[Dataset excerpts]
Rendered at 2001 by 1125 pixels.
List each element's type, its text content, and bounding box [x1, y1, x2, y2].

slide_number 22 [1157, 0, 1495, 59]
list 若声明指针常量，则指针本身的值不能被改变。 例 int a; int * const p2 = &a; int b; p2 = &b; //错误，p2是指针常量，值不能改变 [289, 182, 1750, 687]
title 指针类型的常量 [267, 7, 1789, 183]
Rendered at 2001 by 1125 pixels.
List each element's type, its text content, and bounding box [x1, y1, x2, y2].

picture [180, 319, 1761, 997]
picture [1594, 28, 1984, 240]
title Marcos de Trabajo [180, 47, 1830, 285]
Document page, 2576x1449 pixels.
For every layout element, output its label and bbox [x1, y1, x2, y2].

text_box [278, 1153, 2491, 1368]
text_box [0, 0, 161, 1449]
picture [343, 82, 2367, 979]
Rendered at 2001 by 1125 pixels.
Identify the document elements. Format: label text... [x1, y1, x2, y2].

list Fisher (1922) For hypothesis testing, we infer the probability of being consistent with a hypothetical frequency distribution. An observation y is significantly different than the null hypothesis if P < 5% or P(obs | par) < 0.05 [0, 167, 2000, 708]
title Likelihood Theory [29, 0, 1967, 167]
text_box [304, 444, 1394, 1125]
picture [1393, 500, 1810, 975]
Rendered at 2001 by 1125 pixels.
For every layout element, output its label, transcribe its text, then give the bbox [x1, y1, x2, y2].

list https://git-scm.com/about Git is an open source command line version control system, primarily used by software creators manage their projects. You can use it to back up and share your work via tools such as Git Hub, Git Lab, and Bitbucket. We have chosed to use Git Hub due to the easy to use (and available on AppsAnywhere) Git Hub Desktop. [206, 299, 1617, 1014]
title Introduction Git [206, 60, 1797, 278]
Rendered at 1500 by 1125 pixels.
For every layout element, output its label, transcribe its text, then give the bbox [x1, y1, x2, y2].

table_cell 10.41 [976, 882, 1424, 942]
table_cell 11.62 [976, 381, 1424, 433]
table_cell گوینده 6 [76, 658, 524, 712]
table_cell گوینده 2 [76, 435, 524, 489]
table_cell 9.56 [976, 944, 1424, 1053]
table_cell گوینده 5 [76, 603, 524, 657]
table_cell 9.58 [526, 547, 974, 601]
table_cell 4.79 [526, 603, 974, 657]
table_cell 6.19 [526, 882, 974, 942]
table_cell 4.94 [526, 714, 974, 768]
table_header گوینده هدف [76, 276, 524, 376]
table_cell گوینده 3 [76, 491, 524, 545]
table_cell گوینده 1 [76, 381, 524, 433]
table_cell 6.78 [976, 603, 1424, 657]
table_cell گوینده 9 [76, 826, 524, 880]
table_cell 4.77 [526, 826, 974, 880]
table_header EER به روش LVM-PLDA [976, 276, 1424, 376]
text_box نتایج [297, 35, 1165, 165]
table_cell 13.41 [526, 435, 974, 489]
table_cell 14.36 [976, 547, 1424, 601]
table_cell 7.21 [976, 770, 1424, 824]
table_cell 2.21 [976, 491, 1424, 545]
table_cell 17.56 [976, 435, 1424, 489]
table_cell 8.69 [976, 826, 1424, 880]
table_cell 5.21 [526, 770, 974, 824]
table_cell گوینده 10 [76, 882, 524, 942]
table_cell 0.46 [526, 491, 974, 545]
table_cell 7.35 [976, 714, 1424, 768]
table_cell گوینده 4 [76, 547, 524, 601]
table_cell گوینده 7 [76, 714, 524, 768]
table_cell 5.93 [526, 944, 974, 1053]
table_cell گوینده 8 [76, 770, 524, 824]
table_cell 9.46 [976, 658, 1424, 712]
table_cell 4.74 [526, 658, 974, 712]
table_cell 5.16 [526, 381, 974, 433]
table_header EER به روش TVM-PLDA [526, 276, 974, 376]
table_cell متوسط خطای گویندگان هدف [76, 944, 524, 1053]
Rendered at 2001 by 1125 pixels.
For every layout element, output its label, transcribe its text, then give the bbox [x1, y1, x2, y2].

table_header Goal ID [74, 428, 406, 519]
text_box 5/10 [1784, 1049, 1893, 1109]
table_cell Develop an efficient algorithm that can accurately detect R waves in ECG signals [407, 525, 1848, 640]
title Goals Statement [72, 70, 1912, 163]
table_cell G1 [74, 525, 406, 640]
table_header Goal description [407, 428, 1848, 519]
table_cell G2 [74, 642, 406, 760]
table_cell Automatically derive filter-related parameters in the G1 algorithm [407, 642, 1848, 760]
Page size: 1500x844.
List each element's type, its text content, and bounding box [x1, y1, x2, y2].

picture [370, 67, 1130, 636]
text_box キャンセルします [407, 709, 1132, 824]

_Directive:_ Please write out the records from above, keeping every line exact.

_Output for this exercise:_
Rendered at 2001 by 1125 pixels.
List each element's type, its text content, and bounding box [x1, y1, x2, y2].

slide_number 22 [1157, 0, 1495, 59]
list 若声明指针常量，则指针本身的值不能被改变。 例 int a; int * const p2 = &a; int b; p2 = &b; //错误，p2是指针常量，值不能改变 [289, 182, 1750, 687]
title 指针类型的常量 [267, 7, 1789, 183]
Rendered at 2001 by 1125 pixels.
List each element's type, its text content, and bounding box [x1, y1, x2, y2].

picture [180, 319, 1761, 997]
picture [1594, 28, 1984, 240]
title Marcos de Trabajo [180, 47, 1830, 285]
Document page, 2576x1449 pixels.
For every layout element, output its label and bbox [x1, y1, x2, y2].

text_box [278, 1153, 2491, 1368]
text_box [0, 0, 161, 1449]
picture [343, 82, 2367, 979]
Rendered at 2001 by 1125 pixels.
Identify the document elements. Format: label text... [x1, y1, x2, y2].

list Fisher (1922) For hypothesis testing, we infer the probability of being consistent with a hypothetical frequency distribution. An observation y is significantly different than the null hypothesis if P < 5% or P(obs | par) < 0.05 [0, 167, 2000, 708]
title Likelihood Theory [29, 0, 1967, 167]
text_box [304, 444, 1394, 1125]
picture [1393, 500, 1810, 975]
Rendered at 2001 by 1125 pixels.
For every layout element, output its label, transcribe its text, then give the bbox [x1, y1, x2, y2].

list https://git-scm.com/about Git is an open source command line version control system, primarily used by software creators manage their projects. You can use it to back up and share your work via tools such as Git Hub, Git Lab, and Bitbucket. We have chosed to use Git Hub due to the easy to use (and available on AppsAnywhere) Git Hub Desktop. [206, 299, 1617, 1014]
title Introduction Git [206, 60, 1797, 278]
Rendered at 1500 by 1125 pixels.
For every layout element, output its label, transcribe its text, then give the bbox [x1, y1, x2, y2].

table_cell 10.41 [976, 882, 1424, 942]
table_cell 11.62 [976, 381, 1424, 433]
table_cell گوینده 6 [76, 658, 524, 712]
table_cell گوینده 2 [76, 435, 524, 489]
table_cell 9.56 [976, 944, 1424, 1053]
table_cell گوینده 5 [76, 603, 524, 657]
table_cell 9.58 [526, 547, 974, 601]
table_cell 4.79 [526, 603, 974, 657]
table_cell 6.19 [526, 882, 974, 942]
table_cell 4.94 [526, 714, 974, 768]
table_header گوینده هدف [76, 276, 524, 376]
table_cell گوینده 3 [76, 491, 524, 545]
table_cell گوینده 1 [76, 381, 524, 433]
table_cell 6.78 [976, 603, 1424, 657]
table_cell گوینده 9 [76, 826, 524, 880]
table_cell 4.77 [526, 826, 974, 880]
table_header EER به روش LVM-PLDA [976, 276, 1424, 376]
text_box نتایج [297, 35, 1165, 165]
table_cell 13.41 [526, 435, 974, 489]
table_cell 14.36 [976, 547, 1424, 601]
table_cell 7.21 [976, 770, 1424, 824]
table_cell 2.21 [976, 491, 1424, 545]
table_cell 17.56 [976, 435, 1424, 489]
table_cell 8.69 [976, 826, 1424, 880]
table_cell 5.21 [526, 770, 974, 824]
table_cell گوینده 10 [76, 882, 524, 942]
table_cell 0.46 [526, 491, 974, 545]
table_cell 7.35 [976, 714, 1424, 768]
table_cell گوینده 4 [76, 547, 524, 601]
table_cell گوینده 7 [76, 714, 524, 768]
table_cell 5.93 [526, 944, 974, 1053]
table_cell گوینده 8 [76, 770, 524, 824]
table_cell 9.46 [976, 658, 1424, 712]
table_cell 4.74 [526, 658, 974, 712]
table_cell 5.16 [526, 381, 974, 433]
table_header EER به روش TVM-PLDA [526, 276, 974, 376]
table_cell متوسط خطای گویندگان هدف [76, 944, 524, 1053]
Rendered at 2001 by 1125 pixels.
For every layout element, output its label, transcribe its text, then give the bbox [x1, y1, x2, y2].

table_header Goal ID [74, 428, 406, 519]
text_box 5/10 [1784, 1049, 1893, 1109]
table_cell Develop an efficient algorithm that can accurately detect R waves in ECG signals [407, 525, 1848, 640]
title Goals Statement [72, 70, 1912, 163]
table_cell G1 [74, 525, 406, 640]
table_header Goal description [407, 428, 1848, 519]
table_cell G2 [74, 642, 406, 760]
table_cell Automatically derive filter-related parameters in the G1 algorithm [407, 642, 1848, 760]
Page size: 1500x844.
List each element's type, its text content, and bounding box [x1, y1, x2, y2].

picture [370, 67, 1130, 636]
text_box キャンセルします [407, 709, 1132, 824]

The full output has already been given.